Low Oil Prices Could Destabilize Financial System

Thursday, April 30, 2015
By Paul Martin

By Charles Kennedy
OilPrice.com
Thu, 30 April 2015

Could the rising levels of debt in the oil industry contribute to destabilization in the financial system?

The collapse in oil prices has forced drillers to turn to debt markets to keep their operations going. According to the Wall Street Journal, there has been $86.8 billion in new debt issued so far in 2015, a 10 percent increase over last year.
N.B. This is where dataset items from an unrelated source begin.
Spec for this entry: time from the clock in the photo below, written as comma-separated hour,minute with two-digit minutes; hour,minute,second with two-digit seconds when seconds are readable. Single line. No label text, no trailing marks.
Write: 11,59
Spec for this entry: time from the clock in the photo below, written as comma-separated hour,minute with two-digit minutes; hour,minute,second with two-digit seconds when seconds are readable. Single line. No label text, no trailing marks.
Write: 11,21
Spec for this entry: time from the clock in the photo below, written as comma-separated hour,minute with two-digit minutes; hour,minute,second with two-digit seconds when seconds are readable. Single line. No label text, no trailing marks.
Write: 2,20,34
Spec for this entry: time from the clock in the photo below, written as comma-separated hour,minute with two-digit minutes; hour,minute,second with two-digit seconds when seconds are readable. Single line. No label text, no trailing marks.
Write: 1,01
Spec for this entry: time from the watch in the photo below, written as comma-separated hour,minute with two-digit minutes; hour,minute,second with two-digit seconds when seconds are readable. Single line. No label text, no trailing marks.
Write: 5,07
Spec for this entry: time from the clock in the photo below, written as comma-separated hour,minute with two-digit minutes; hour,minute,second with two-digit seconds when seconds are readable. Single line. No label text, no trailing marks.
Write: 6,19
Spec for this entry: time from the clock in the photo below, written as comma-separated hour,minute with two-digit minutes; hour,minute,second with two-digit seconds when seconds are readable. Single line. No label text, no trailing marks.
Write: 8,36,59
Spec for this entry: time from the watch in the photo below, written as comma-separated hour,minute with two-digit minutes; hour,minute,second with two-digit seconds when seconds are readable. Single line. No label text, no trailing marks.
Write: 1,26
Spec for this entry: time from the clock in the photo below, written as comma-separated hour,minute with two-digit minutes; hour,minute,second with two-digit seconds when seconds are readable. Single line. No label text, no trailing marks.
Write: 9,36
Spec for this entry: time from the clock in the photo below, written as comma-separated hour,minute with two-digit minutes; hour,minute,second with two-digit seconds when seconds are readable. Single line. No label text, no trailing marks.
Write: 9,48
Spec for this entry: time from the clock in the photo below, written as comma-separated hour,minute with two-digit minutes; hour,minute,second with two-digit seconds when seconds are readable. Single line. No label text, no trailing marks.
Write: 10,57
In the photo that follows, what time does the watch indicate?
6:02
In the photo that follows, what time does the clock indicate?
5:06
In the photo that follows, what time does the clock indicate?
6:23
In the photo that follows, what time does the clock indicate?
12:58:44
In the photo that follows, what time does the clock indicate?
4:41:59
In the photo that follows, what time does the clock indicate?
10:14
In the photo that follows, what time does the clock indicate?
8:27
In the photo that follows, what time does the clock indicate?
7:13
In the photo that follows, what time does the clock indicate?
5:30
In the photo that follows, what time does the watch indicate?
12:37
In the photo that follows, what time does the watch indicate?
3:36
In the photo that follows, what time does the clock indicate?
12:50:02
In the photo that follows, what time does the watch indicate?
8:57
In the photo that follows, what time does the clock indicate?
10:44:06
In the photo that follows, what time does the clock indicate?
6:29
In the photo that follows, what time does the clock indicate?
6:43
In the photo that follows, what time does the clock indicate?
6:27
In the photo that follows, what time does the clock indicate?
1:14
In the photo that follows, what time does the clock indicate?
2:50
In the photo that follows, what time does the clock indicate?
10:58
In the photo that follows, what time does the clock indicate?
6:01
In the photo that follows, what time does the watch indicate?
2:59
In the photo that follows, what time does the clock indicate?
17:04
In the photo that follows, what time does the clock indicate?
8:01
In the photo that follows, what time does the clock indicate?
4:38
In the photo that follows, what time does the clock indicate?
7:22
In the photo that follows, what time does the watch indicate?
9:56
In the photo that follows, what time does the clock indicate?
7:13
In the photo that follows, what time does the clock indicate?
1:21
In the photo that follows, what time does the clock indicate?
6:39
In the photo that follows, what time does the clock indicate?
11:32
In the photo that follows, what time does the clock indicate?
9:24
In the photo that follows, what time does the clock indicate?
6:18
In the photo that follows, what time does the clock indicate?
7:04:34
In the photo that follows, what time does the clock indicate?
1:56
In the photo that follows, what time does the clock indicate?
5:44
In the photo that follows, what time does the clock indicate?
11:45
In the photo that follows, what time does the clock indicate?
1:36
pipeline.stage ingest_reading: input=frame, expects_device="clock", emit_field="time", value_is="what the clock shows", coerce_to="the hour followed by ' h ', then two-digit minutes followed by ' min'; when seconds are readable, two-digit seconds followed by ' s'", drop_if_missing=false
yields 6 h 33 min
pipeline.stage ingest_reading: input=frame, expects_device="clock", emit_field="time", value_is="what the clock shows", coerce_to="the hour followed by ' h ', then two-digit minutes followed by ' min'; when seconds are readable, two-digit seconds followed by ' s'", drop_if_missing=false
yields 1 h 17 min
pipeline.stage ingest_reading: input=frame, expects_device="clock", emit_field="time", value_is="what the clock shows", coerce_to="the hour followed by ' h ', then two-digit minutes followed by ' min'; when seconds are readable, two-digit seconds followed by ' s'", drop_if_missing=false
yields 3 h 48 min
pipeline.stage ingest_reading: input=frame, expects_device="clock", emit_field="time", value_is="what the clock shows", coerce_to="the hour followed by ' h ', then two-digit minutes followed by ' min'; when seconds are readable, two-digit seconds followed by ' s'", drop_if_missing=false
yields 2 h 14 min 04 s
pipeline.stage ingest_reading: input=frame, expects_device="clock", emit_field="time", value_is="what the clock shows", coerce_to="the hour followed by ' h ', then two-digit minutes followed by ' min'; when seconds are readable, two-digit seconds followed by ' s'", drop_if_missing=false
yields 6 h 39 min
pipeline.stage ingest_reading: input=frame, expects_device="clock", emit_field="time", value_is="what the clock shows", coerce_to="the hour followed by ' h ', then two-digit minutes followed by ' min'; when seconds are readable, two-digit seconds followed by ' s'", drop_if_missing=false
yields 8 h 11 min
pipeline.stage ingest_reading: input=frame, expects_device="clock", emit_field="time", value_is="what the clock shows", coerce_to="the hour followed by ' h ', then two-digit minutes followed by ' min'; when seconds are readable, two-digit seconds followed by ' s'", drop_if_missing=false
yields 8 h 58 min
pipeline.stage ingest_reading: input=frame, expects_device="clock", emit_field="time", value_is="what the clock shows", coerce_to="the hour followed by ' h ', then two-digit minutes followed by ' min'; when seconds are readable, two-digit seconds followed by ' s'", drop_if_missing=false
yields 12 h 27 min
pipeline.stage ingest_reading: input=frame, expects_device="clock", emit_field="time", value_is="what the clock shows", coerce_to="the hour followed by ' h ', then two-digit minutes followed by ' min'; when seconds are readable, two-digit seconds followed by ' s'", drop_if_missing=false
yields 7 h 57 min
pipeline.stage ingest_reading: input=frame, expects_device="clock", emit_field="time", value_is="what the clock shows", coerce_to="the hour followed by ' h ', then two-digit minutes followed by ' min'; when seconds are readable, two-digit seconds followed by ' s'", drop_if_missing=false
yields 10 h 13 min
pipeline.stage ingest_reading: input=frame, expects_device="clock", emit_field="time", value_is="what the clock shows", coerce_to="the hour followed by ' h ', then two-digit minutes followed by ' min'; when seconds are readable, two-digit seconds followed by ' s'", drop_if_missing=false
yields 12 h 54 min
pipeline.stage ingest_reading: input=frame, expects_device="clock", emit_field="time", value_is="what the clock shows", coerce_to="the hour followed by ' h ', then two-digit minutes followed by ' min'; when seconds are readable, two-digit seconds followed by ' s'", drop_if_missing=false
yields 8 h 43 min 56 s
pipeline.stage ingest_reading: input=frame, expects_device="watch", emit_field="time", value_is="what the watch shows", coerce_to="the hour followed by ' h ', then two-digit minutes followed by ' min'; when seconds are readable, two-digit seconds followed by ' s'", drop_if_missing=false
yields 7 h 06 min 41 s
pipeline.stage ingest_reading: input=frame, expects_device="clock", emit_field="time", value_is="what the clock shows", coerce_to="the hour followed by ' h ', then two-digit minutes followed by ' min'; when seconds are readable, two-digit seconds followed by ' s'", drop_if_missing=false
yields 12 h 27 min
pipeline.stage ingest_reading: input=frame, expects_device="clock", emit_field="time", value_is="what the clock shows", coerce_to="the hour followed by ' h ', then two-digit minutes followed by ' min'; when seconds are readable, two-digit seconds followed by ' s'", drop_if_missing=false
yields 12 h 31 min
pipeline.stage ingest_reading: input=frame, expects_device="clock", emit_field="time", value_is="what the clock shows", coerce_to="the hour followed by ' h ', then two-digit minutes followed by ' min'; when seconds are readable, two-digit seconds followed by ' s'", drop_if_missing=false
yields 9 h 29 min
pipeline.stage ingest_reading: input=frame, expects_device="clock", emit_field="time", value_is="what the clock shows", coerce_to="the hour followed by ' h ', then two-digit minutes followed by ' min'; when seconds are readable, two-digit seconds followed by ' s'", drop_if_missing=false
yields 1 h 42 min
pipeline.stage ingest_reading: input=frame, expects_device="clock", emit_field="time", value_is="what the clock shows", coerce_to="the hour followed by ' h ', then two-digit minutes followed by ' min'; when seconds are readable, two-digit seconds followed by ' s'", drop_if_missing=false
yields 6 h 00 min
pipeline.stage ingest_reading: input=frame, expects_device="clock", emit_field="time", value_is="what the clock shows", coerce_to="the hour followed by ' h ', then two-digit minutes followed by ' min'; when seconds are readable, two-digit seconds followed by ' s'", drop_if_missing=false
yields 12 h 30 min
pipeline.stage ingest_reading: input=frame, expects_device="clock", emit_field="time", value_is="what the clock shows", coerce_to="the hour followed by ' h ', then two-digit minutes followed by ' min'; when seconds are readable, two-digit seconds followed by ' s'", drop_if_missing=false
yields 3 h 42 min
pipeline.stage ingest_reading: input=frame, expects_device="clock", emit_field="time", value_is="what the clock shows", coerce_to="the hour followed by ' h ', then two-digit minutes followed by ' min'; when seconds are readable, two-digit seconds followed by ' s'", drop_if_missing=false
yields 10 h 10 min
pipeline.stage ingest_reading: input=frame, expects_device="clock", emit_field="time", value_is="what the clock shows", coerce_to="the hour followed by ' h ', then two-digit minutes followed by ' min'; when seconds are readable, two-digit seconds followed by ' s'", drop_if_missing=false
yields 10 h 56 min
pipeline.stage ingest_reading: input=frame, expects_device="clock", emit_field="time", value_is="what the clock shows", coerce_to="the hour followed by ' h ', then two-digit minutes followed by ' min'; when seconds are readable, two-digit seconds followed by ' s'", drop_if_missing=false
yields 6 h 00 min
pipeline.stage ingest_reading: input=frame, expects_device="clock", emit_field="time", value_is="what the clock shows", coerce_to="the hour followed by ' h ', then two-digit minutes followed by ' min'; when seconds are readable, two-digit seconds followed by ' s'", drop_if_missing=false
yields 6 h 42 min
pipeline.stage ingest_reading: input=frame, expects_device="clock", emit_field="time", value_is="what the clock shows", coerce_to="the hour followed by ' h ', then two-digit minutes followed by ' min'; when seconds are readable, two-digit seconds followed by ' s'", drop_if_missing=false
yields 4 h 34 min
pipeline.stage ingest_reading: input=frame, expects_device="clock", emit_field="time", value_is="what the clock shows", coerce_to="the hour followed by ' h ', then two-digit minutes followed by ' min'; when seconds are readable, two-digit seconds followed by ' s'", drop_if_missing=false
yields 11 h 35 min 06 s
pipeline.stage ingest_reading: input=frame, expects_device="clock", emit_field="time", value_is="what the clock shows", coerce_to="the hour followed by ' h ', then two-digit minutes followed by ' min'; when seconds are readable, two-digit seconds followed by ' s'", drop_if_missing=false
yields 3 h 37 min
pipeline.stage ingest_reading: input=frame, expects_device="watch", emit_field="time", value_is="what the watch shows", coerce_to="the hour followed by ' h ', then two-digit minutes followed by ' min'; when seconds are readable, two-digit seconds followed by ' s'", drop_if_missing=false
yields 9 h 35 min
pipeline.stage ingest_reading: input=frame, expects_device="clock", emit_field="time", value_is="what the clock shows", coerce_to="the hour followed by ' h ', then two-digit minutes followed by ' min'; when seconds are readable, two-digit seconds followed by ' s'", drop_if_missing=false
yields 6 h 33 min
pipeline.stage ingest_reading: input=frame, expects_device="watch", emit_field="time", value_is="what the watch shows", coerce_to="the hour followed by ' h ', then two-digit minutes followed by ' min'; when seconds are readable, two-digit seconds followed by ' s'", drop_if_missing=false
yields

But that trend is not necessarily new. The oil industry has relied on debt for quite some time, but the dramatic fall in oil prices has put a bright spotlight on the practice. The Bank for International Settlements concluded in a March 2015 report that outstanding debt in the oil and gas sector has reached $2.5 trillion, a massive increase over the $1 trillion in debt in 2006. All of that debt could put extra pressure on companies to continue to produce flat out, as cash flows are critical to meet debt payments. Ironically, however, the incentive to continue to produce as much as possible could merely exacerbate the period of depressed oil prices.

That could prevent oil markets from stabilizing. “[I]f the need to service debt delays a pullback in production, a lower price may act more slowly to balance supply and demand,” BIS concludes.